WFOR-TV launched a streaming news service, CBS News Miami (a localized version of the national CBS News streaming service) on January 24, 2022, as part of a rollout of similar services across the CBS-owned stations. The service was originally announced as CBSN Miami, but its launch coincided with the rebranding of the CBSN services under the CBS News name. By February 2023, WFOR rebranded as CBS Miami in conjunction with the CBS News Miami service. WFOR continues to be a solid performer in a close market; in February 2022, it led all English-language TV stations in 11 p.m. news ratings (though far behind WLTV and WSCV). Kim Voet took over as president and general manager of all CBS television operations in Miami in July 2023.
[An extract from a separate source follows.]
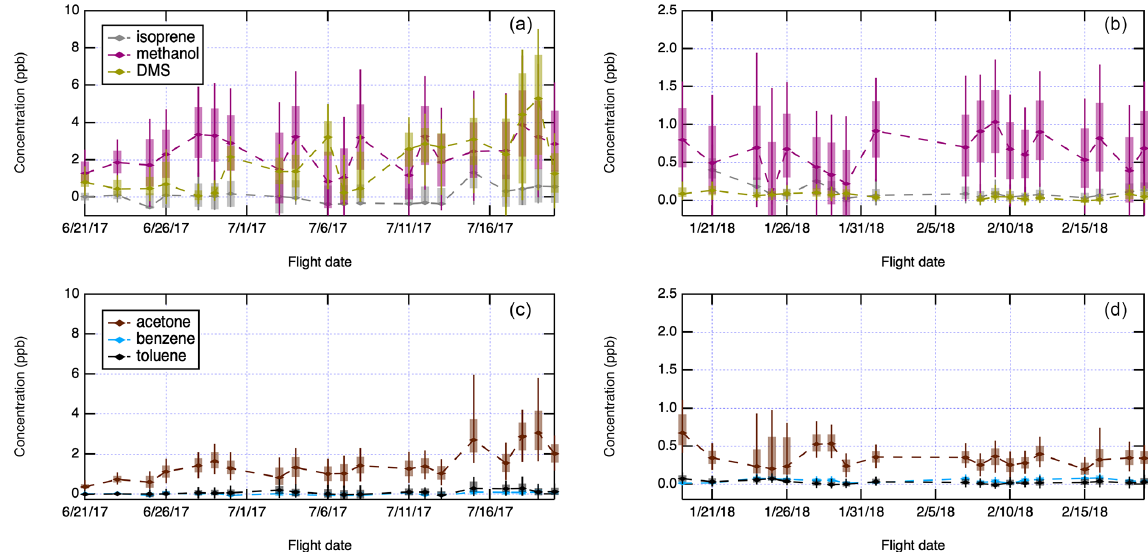
Figure 7. Summary of trace gas chemistry measurements acquired with the PTR-MS aboard the G-1 aircraft during ACE-ENA. Measure- ments at altitudes from 1000 to 3000m. Boxes are centered on daily medians, box boundaries extend between the 25th and 75th percentile, and whiskers extend between the 10th and 90th percentile. (a, c) IOP 1 measurements. (b, d) IOP 2 measurements.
=== Notable on-air staff ===
==== Current staff ====
- Jim Berry, news anchor and former sports director
- Steve Goldstein, sports anchor since 2015 and preseason TV voice of the Miami Dolphins since 2021
- Betty Nguyen, morning news co-anchor

==== Former staff ====

- Susan Barnett, morning news co-anchor
- David Bernard, meteorologist
- Rick Folbaum, news anchor
- Dave Malkoff, reporter
- Antonio Mora, news anchor
- Katie Phang, commentator
- Ken Rosato, news anchor
- Jennifer Santiago, reporter and anchor

== Technical information ==
=== Subchannels ===
WFOR-TV's transmitter is located in Andover, Florida. Its signal is multiplexed:

Subchannels of WFOR-TV
| Subchannel | Res.Tooltip Display resolution | Short name | Programming |
| 4.1 | 1080i | WFOR-TV | CBS |
| 4.2 | 480i | WFORTV2 | Start TV |
| 4.3 | WFORTV3 | Dabl |
| 4.4 | WFORTV4 | Outlaw |
| 4.5 | WFORTV5 | Catchy Comedy |

=== Analog-to-digital conversion ===
WFOR-TV signed on its digital signal on May 1, 2001. The station ended programming on its analog signal, on VHF channel 4, on June 12, 2009, the official date on which full-power television stations in the United States transitioned from analog to digital broadcasts under federal mandate. The station's digital signal continued to broadcast on its pre-transition UHF channel 22, using virtual channel 4.